**What the task asks**
Copy the lines starting at "GNU General Public Licence v3.0" and ending at "Discount Calculator 🛒💸", swapping "Initial Commit" for "First Commit" and changing nothing else. Leave the pictures out.

-- Opening Marker --

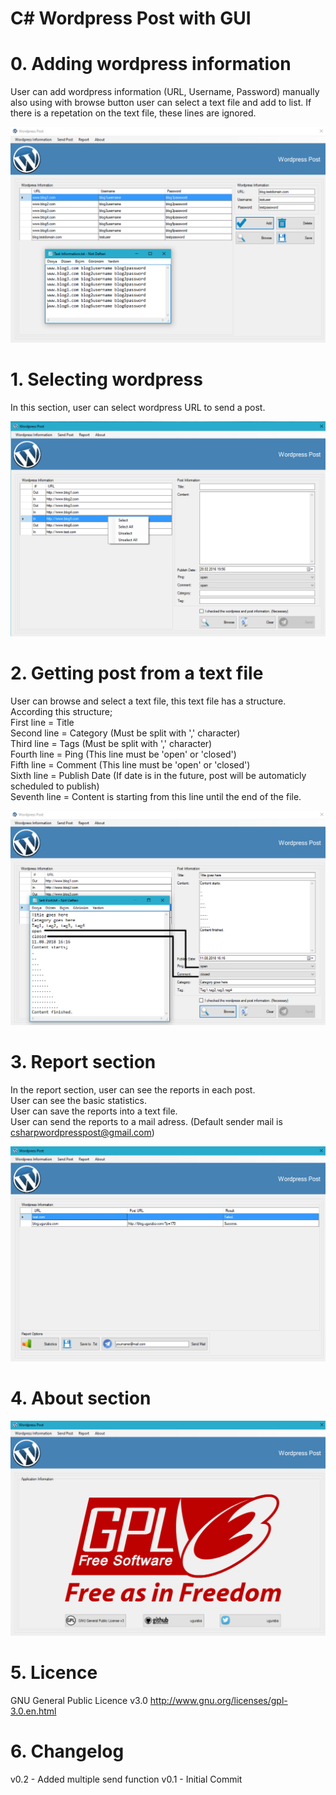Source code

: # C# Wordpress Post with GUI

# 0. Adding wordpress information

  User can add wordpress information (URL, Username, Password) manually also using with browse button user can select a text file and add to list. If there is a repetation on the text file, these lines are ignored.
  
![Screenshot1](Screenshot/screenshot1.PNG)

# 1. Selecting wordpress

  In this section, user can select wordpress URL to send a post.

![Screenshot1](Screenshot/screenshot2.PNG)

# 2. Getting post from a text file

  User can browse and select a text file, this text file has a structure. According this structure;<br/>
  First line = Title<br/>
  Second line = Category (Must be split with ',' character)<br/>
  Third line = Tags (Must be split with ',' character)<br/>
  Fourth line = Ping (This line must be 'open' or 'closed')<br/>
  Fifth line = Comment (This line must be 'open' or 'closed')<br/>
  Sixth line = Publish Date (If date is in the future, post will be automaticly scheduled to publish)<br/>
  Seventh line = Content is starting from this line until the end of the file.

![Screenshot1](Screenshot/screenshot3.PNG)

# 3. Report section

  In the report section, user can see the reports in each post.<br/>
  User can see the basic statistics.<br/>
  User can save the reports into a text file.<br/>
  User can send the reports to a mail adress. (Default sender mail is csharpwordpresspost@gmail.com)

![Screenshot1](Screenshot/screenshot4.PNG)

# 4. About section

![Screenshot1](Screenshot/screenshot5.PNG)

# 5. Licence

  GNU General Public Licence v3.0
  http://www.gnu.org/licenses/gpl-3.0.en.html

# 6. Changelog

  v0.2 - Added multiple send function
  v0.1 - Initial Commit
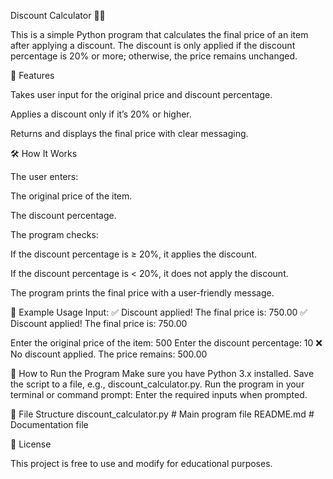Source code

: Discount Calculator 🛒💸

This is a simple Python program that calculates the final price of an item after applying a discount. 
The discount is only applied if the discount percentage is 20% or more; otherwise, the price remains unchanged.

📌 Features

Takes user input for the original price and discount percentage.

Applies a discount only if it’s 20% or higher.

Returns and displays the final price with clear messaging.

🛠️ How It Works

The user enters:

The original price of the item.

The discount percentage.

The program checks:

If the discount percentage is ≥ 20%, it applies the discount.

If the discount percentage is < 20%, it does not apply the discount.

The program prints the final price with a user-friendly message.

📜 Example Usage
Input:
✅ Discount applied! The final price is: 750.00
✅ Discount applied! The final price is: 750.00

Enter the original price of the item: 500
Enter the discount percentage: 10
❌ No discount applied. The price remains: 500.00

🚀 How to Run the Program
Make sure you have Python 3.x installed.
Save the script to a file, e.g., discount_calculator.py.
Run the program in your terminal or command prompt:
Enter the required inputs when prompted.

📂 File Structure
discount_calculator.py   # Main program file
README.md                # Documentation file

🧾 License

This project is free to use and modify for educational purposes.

-- Closing Marker --
-- Opening Marker --

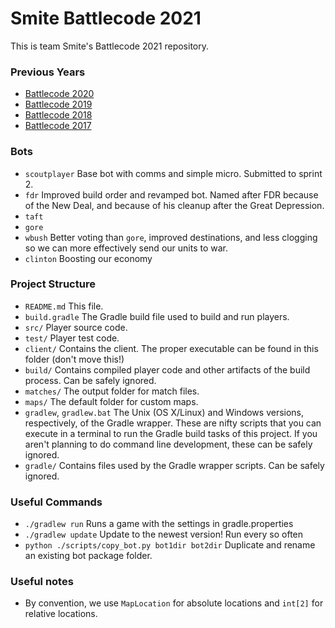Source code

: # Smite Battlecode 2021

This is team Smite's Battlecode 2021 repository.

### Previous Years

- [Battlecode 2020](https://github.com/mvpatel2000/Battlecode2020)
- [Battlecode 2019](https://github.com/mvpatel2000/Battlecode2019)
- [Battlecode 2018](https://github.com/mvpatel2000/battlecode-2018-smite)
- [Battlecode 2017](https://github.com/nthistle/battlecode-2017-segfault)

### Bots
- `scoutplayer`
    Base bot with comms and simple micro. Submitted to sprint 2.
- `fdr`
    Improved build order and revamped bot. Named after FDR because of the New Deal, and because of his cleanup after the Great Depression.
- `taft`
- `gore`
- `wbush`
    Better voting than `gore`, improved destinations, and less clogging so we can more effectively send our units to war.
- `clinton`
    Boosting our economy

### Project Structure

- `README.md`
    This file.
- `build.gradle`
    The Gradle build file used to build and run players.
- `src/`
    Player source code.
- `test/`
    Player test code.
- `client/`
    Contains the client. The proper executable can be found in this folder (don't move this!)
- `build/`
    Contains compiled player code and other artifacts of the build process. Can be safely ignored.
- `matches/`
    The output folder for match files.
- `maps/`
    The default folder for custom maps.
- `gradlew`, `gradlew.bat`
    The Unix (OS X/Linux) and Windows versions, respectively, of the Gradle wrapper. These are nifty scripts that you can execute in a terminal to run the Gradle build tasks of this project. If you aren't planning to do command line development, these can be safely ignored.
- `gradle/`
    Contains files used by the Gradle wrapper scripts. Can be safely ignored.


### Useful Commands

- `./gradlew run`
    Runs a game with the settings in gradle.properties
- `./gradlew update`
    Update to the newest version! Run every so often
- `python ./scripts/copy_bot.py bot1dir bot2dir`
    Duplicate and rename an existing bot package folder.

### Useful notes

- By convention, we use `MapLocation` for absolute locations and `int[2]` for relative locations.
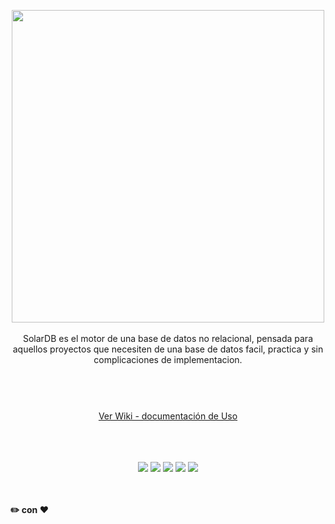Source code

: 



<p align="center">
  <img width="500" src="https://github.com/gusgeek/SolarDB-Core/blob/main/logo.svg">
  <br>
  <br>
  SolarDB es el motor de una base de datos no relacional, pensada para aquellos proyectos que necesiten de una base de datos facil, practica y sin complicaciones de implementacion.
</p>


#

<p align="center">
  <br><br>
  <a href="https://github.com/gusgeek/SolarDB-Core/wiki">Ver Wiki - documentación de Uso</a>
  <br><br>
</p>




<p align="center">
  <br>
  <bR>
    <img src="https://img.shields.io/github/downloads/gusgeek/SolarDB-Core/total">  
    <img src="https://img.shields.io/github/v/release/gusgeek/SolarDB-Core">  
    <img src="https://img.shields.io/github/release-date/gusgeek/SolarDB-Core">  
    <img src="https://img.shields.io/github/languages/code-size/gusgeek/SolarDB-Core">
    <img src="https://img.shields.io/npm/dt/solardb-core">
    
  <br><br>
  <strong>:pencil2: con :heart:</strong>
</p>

-- Closing Marker --

**Solution for this task**
  GNU General Public Licence v3.0
  http://www.gnu.org/licenses/gpl-3.0.en.html

# 6. Changelog

  v0.2 - Added multiple send function
  v0.1 - First Commit
Source code

: Discount Calculator 🛒💸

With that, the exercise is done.